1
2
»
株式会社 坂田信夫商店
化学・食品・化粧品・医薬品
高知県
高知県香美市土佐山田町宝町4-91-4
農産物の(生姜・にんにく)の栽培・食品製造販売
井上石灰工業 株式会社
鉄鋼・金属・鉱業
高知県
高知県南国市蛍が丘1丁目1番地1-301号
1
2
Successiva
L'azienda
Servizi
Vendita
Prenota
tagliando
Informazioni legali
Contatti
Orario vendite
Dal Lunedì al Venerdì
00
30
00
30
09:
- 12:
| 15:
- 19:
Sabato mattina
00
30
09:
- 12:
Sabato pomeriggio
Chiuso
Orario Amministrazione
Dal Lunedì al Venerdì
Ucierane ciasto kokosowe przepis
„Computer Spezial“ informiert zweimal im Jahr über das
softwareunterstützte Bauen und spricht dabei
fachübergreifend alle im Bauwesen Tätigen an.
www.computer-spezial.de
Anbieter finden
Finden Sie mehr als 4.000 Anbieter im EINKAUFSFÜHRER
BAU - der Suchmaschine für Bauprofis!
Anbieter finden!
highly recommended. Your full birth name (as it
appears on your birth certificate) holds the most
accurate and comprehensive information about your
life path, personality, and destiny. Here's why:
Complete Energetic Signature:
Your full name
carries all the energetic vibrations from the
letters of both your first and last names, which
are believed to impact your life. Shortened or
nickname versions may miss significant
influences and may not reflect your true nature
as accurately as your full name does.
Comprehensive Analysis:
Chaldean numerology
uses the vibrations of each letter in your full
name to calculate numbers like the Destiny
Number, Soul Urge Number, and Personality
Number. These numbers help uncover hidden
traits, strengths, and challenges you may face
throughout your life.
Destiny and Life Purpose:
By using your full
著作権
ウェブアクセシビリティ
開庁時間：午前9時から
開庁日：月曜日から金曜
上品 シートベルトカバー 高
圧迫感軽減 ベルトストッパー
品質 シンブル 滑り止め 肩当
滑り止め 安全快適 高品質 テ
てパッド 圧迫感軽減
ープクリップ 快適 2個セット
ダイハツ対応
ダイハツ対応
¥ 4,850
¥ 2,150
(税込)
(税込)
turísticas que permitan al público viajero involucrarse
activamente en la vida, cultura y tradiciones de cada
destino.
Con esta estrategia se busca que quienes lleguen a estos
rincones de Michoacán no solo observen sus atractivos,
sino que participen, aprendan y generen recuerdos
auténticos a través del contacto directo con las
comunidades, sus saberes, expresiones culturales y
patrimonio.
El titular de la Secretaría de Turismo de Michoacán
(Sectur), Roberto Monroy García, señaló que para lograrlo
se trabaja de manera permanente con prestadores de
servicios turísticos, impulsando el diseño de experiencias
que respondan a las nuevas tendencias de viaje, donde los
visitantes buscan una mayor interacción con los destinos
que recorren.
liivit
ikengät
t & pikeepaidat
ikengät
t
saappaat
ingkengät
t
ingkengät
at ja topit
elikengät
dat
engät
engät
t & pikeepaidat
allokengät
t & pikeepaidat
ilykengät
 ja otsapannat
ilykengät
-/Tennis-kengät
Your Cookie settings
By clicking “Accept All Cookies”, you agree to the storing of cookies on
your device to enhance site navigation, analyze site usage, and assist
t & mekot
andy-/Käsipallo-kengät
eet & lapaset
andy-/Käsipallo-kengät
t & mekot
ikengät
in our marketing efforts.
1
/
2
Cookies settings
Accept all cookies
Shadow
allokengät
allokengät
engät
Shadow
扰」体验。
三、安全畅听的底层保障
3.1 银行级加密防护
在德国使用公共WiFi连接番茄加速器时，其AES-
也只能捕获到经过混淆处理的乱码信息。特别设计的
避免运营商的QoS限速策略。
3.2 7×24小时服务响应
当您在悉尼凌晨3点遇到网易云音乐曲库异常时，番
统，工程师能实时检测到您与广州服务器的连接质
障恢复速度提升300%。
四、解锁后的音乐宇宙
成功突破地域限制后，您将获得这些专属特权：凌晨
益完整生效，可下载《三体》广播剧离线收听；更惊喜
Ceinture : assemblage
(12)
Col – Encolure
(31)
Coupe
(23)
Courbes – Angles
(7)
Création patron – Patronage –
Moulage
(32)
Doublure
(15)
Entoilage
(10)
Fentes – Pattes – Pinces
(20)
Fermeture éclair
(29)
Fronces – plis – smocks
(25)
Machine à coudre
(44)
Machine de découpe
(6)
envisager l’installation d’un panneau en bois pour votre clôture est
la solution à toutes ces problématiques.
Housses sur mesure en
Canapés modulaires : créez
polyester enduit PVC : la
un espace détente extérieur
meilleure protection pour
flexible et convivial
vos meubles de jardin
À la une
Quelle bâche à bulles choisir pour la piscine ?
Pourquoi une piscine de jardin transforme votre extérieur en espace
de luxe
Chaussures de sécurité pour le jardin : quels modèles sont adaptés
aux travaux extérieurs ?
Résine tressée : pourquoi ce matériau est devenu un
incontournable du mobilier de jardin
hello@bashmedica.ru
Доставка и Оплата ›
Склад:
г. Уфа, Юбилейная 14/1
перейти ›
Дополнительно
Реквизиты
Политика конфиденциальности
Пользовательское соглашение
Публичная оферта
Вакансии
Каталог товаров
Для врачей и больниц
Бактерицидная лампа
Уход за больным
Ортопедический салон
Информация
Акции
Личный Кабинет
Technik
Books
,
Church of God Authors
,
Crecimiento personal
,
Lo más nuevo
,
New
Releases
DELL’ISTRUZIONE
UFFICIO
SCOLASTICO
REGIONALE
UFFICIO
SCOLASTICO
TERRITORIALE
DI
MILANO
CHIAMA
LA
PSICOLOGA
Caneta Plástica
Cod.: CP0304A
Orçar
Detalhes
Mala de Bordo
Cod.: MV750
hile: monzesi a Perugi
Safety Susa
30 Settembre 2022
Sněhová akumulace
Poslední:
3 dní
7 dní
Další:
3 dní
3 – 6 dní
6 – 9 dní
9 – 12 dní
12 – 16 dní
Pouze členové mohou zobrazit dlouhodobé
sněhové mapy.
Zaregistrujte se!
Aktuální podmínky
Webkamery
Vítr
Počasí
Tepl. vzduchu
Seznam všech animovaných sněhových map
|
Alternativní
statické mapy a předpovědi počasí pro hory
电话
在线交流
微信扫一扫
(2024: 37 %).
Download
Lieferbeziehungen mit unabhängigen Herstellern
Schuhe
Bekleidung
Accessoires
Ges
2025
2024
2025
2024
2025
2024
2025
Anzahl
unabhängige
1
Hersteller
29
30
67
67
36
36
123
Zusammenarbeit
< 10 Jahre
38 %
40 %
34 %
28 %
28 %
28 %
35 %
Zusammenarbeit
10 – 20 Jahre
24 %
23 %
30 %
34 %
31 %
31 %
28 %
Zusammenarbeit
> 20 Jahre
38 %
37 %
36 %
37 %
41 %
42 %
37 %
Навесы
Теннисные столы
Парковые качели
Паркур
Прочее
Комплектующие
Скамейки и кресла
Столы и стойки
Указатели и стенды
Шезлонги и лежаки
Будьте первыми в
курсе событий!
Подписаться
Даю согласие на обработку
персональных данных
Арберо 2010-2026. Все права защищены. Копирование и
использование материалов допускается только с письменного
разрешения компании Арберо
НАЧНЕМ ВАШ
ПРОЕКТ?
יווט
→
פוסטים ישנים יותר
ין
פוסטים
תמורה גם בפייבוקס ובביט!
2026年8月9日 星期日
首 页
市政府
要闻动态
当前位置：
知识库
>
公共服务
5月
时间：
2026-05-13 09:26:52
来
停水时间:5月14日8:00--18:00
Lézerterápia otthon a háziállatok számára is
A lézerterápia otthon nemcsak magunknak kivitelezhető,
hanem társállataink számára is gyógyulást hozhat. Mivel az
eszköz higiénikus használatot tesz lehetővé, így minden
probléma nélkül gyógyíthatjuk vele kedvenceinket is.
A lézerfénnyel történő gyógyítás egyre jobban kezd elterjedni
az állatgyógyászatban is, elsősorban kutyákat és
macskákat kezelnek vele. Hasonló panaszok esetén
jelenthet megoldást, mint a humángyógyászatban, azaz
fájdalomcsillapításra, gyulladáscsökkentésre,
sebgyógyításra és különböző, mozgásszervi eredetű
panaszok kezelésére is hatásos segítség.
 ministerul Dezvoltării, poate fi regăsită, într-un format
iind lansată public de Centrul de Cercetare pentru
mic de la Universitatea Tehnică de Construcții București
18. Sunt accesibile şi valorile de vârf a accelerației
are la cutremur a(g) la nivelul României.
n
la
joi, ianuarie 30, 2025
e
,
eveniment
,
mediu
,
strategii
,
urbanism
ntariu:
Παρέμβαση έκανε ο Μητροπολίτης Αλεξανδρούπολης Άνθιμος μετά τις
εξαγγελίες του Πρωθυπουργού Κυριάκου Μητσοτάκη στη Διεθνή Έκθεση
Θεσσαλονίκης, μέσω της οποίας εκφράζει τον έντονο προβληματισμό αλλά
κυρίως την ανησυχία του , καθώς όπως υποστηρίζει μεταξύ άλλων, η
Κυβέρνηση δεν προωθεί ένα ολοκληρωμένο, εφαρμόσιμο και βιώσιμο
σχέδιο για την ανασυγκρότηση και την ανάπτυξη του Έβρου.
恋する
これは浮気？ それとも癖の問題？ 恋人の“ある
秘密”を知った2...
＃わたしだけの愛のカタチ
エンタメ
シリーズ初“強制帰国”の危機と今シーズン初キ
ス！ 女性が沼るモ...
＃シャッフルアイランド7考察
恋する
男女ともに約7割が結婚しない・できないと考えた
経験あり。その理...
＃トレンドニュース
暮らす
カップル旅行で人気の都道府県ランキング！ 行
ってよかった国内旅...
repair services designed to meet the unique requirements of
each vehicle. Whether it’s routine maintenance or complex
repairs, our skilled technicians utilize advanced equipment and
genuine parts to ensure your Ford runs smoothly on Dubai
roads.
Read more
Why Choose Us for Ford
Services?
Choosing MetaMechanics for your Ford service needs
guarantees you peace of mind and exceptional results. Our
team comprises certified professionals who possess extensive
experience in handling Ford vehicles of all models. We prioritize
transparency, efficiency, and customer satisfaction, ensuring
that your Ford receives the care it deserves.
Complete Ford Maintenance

» ACTIVITY
Take the first line of the material above as the start and the line that contains "carries all the energetic vibrations from the" as the end. Output only that span, every line exactly as it stands.

» RESPONSE
1
2
»
株式会社 坂田信夫商店
化学・食品・化粧品・医薬品
高知県
高知県香美市土佐山田町宝町4-91-4
農産物の(生姜・にんにく)の栽培・食品製造販売
井上石灰工業 株式会社
鉄鋼・金属・鉱業
高知県
高知県南国市蛍が丘1丁目1番地1-301号
1
2
Successiva
L'azienda
Servizi
Vendita
Prenota
tagliando
Informazioni legali
Contatti
Orario vendite
Dal Lunedì al Venerdì
00
30
00
30
09:
- 12:
| 15:
- 19:
Sabato mattina
00
30
09:
- 12:
Sabato pomeriggio
Chiuso
Orario Amministrazione
Dal Lunedì al Venerdì
Ucierane ciasto kokosowe przepis
„Computer Spezial“ informiert zweimal im Jahr über das
softwareunterstützte Bauen und spricht dabei
fachübergreifend alle im Bauwesen Tätigen an.
www.computer-spezial.de
Anbieter finden
Finden Sie mehr als 4.000 Anbieter im EINKAUFSFÜHRER
BAU - der Suchmaschine für Bauprofis!
Anbieter finden!
highly recommended. Your full birth name (as it
appears on your birth certificate) holds the most
accurate and comprehensive information about your
life path, personality, and destiny. Here's why:
Complete Energetic Signature:
Your full name
carries all the energetic vibrations from the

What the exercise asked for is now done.